Out of that first big band Monk formed grew people like Milt Jackson, J.J. Johnson and Bud Powell. No one could play like Bud, not until he recorded and the guys had a chance to dig him. And even now they cannot play just like him, for I believe he is the only pianist who makes every note ring. The strength in his fingers must be unequalled. Yet I am forced to the conclusion that Monk influenced him as a kid. He idolises Monk and can interpret Monk's compositions better than anyone I know. And the two used to be inseparable. At the piano Bud still does a few things the way Monk would do them, though he has more technique.
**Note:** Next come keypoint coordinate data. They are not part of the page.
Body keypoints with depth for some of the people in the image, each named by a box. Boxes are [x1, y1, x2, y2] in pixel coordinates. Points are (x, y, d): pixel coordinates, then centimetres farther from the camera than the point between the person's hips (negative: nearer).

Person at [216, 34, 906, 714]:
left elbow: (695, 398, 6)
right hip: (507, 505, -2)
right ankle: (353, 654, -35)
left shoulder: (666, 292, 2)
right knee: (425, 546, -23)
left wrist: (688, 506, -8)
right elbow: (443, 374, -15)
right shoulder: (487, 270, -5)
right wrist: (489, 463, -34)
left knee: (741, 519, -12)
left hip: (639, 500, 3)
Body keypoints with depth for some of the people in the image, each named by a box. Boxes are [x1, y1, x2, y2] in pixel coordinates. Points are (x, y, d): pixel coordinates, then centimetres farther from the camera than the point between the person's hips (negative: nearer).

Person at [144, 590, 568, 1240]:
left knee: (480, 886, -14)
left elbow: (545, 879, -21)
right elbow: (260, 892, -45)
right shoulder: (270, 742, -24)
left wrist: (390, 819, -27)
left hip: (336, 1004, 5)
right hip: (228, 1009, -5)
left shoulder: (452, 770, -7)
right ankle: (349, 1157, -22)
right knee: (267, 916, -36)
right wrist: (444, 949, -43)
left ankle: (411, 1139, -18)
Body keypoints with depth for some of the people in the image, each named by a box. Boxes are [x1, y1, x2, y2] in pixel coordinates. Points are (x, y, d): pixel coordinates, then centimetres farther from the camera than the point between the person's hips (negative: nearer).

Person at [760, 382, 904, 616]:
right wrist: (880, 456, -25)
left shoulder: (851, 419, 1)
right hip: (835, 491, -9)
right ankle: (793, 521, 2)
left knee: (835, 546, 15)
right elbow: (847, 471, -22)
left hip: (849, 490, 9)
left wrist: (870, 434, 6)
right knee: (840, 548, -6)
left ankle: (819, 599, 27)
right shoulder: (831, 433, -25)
Yes, Thelonius Monk, Charlie Christian, Kenny Clarke, Art Blakey and Idrees Sulieman were the first to play bop. Next were Parker, Gillespie, and Clyde Hart, now dead, who was sensational on piano. After them came J.J. Johnson, Bud Powell, Al Haig, Milt Jackson, Tadd Dameron, Leo Parker, Babs Gonzales, Max Roach, Kenny Dorham and Oscar Pettiford. Those men played the authentic bop, and anybody who heard the small combo that Dizzy kept together for so long in New York should easily be able to distinguish the music from the imitation article.
Often you hear guys blowing a lot of notes and people say: `They're bopping.' But they are not. Bop is the phrasing and accenting of the notes, as well as the harmonies used. Every other note is accented. Never in the history of jazz has the phrasing been like it is in bop. Musicians like Dave Brubeck come up with different styles which may be interesting. But they are not bop. Personally, I have always believed that bebop was here to stay. That's one reason I tried to encourage the original modernists to continue writing and experimenting.
Right from the start, musical reactionaries have said the worst about bop. But after seeing the Savoy Ballroom kids fit dances to this kind of music, I felt it was destined to become the new era of music, though not taking anything away from Dixieland or swing or any of the great stars of jazz. I see no reason why there should be a battle in music. All of us aim to make our listeners happy.